__Entries taken from a collection__.

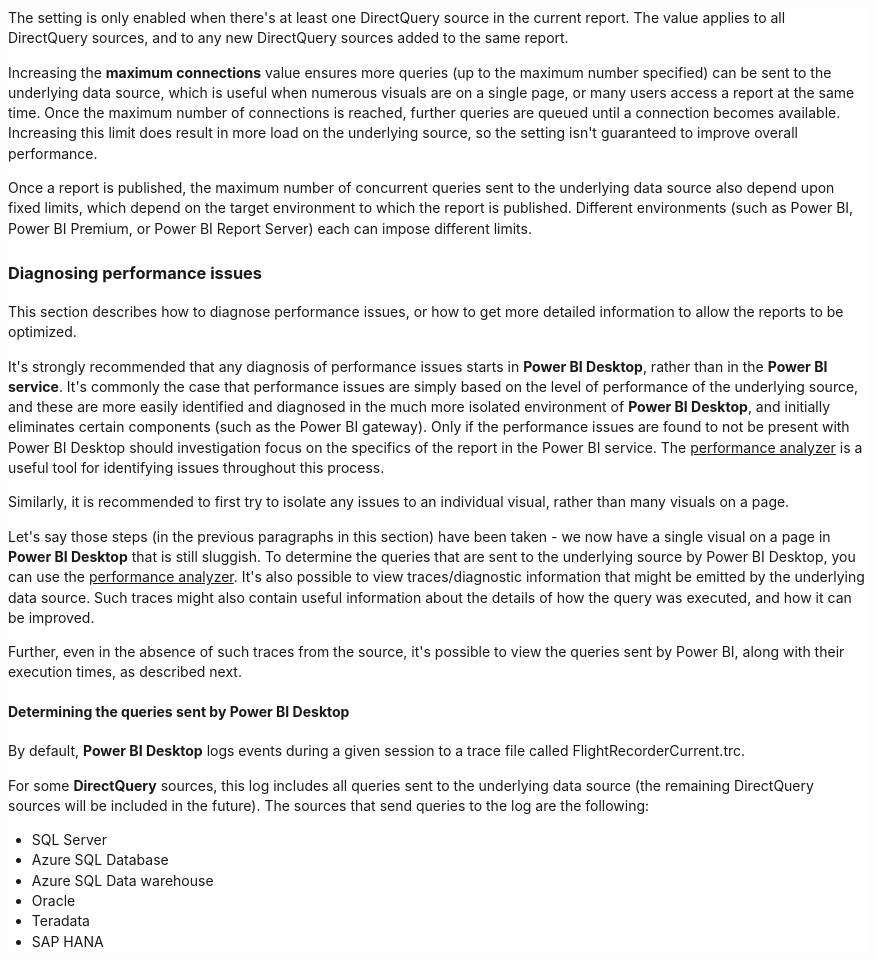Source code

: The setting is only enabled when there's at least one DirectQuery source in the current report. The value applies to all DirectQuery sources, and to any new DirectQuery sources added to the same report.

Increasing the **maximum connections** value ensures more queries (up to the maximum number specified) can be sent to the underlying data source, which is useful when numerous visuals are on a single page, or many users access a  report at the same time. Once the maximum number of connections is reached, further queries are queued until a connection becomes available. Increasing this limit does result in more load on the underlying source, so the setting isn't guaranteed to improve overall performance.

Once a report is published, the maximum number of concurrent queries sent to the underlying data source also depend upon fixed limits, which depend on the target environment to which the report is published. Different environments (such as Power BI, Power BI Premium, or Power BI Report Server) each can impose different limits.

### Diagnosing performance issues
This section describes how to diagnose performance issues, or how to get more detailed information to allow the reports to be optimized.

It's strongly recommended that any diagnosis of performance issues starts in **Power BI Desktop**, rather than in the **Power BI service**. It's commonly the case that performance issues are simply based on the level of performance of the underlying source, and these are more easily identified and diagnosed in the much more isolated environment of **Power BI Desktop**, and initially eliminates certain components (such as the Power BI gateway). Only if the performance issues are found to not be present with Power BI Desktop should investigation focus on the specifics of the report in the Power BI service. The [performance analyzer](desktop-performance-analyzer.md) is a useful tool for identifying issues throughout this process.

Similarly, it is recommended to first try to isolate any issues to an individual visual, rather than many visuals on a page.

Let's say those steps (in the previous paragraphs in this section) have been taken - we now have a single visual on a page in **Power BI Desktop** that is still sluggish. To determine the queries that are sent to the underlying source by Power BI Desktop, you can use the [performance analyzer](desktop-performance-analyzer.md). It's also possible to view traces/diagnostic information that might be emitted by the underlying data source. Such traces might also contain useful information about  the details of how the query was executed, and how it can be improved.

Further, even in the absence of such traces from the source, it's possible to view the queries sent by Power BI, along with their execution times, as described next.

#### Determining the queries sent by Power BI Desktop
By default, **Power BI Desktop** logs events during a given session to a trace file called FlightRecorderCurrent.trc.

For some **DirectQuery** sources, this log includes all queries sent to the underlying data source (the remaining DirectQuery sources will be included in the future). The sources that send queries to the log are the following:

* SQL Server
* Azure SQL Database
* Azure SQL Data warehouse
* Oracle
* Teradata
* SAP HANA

__ACTION ITEM__. Once the line that contains "For some **DirectQuery**" is found, please give it again exactly, along with each line that comes after it, through the last line of the entries.

__FINAL ANSWER__.
For some **DirectQuery** sources, this log includes all queries sent to the underlying data source (the remaining DirectQuery sources will be included in the future). The sources that send queries to the log are the following:

* SQL Server
* Azure SQL Database
* Azure SQL Data warehouse
* Oracle
* Teradata
* SAP HANA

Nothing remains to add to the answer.